Selfies may be ubiquitous, but few can boast a selfie in space. Lot 159 ($8,000–12,000), taken by Buzz Aldrin in 1966, is the first selfie in outer space. Lot 195 ($1,500—2,500) is the first selfie in lunar orbit. Lot 306 ($2,500–4,000) may be considered the first moon-selfie, and shows Pete Conrad fully reflected in the visor of fellow astronaut Alan Bean.
Of particular visual significance are the extremely rare panoramas that Apollo astronauts were tasked with creating (Lots 299, $5,000–7,000 and 351, $3,000–5,000). In the one sixth gravity of the lunar surface, these series were made at great pains to the astronauts; they were wearing helmets, the cameras were mounted on the chests of the spacesuits, and, without the benefit of a viewfinder, crews were trained how to point, shoot, turn slightly, point and shoot again until a panorama of overlapping photographs was generated that could later be hand-assembled into David Hockney-like panoramic collages.
To the Moon and Back
Since Martin-Malburet first began his collection at the age of 15, the horizon of space travel has reemerged in cultural consciousness—not just in the aspirations of tech moguls like Elon Musk and Jeff Bezos, but also in the rising popularity of pioneering African American science fiction author Octavia Butler, for whom NASA named the Mars landing site of the Perseverance rover in 2021. As a new speculative era of space travel emerges, part of Martin-Malburet’s achievement as a collector has been to give context to the wealth of photographic material produced by the moonwalkers and their space-going forerunners.
At the time of their creation, only a selection of photographs was released to the media. “The rest remained in Houston, unpublished,” explains Martin-Malburet. He has used NASA’s own transcripts of space missions to establish the exact moment when every photograph in his collection was taken, identifying among others two milestones in human evolution; the hitherto unrecognized first photographs of a human being in space (Lot 118, $5,000—7,000) and on the surface of another world (Lot 253, $4,000 6,000). “NASA didn’t record such information,” says Martin-Malburet, “so you could not know if a shot was taken on the way to the Moon, or on the way back, on the first EVA (Extra Vehicular Activity) or the third. Just as surprising is the fact that NASA did not note down the identity of the photographer. “That is something to which I have given a great deal of time and passion: crediting the author.” Martin-Malburet’s research efforts have helped bring Apollo photographs to the attention of international cultural institutions; many of the images on offer in One Giant Leap have been exhibited at the Grand Palais, Paris; Kunsthaus, Zurich, and the Louisiana Museum of Modern Art, Copenhagen.
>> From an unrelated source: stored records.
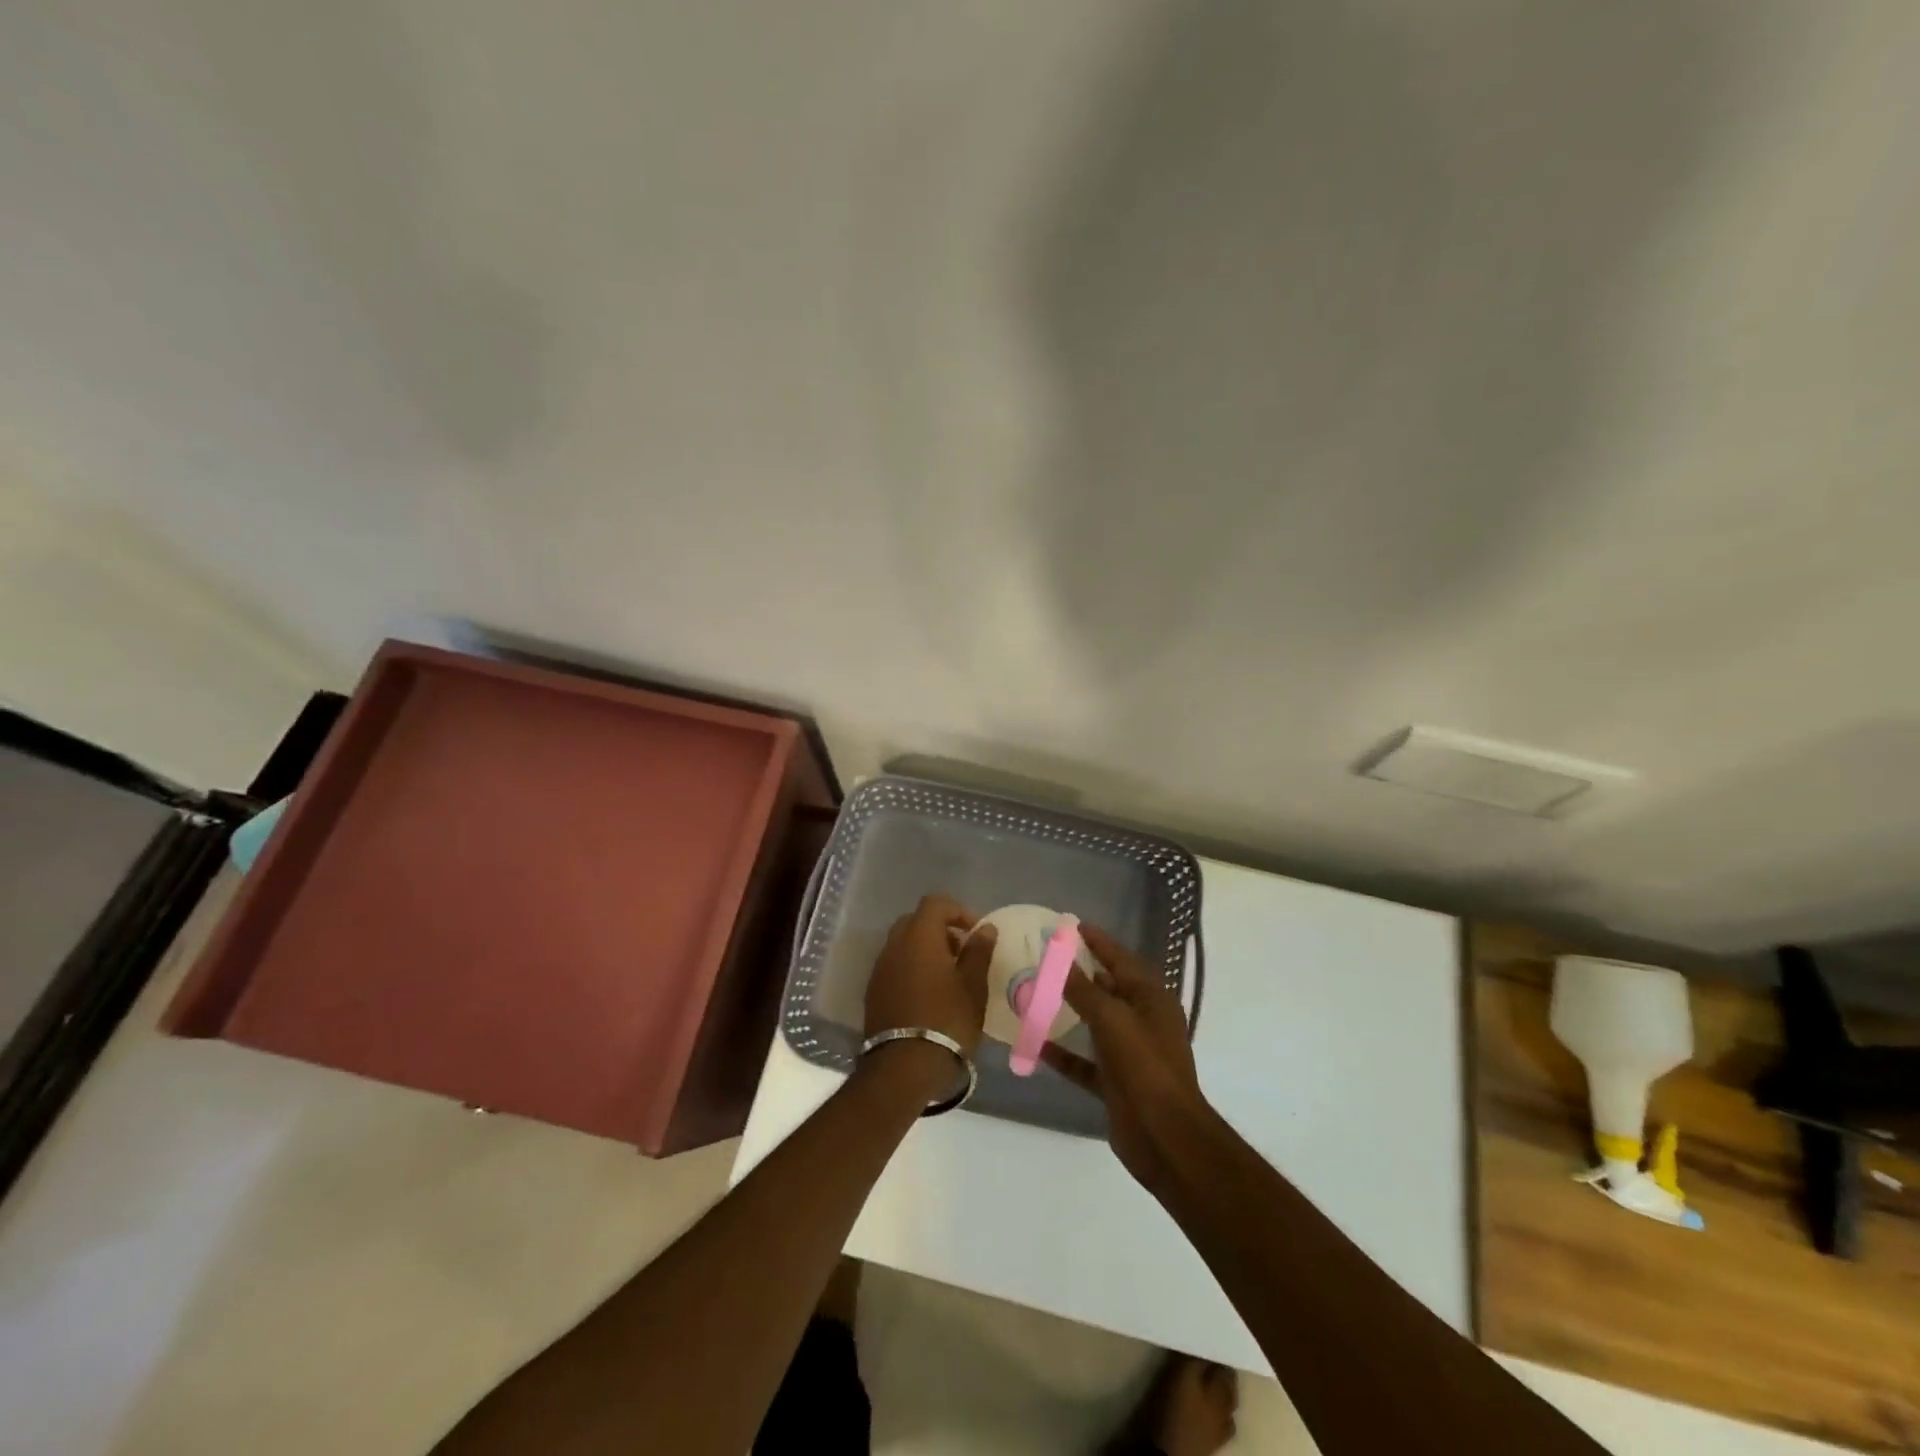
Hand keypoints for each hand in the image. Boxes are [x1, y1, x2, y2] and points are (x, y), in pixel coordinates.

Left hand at [864, 895, 996, 1054]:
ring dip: (925, 950)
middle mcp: (894, 945)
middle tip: (961, 953)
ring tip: (947, 977)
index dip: (958, 911)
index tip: (975, 933)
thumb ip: (979, 951)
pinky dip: (911, 968)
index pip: (935, 903)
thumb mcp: (973, 986)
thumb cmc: (947, 1020)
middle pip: (915, 921)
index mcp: (919, 936)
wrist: (904, 1066)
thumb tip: (985, 929)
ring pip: (903, 944)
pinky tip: (928, 994)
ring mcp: (879, 969)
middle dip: (940, 930)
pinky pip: (894, 966)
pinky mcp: (873, 991)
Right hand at [1040, 924, 1211, 1191]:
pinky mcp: (1115, 1082)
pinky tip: (1036, 1045)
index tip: (1072, 926)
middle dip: (1081, 973)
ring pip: (1095, 1024)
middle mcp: (1143, 1021)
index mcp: (1151, 999)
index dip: (1098, 942)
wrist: (1164, 1136)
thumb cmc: (1143, 1065)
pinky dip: (1063, 1053)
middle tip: (1047, 957)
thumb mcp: (1111, 1019)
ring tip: (1037, 993)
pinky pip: (1084, 1061)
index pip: (1121, 959)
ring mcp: (1130, 1053)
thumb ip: (1083, 989)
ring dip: (1070, 1011)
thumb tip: (1059, 957)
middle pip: (1108, 988)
Martin-Malburet is currently at work on a book presenting the full scope of his research.
As NASA looks to launch Artemis I and plans to return astronauts to the lunar surface with Artemis III by 2025, One Giant Leap offers a timely and historic invitation to reflect on the evolving legacy of Project Apollo and its resounding impacts on art, science, and human potential. As the last man on the moon, Eugene Cernan, put it, “Apollo was not the equivalent of an American pyramid, some idle monument to technology, but more of a Rosetta Stone, a key to unlocking dreams as yet undreamed.”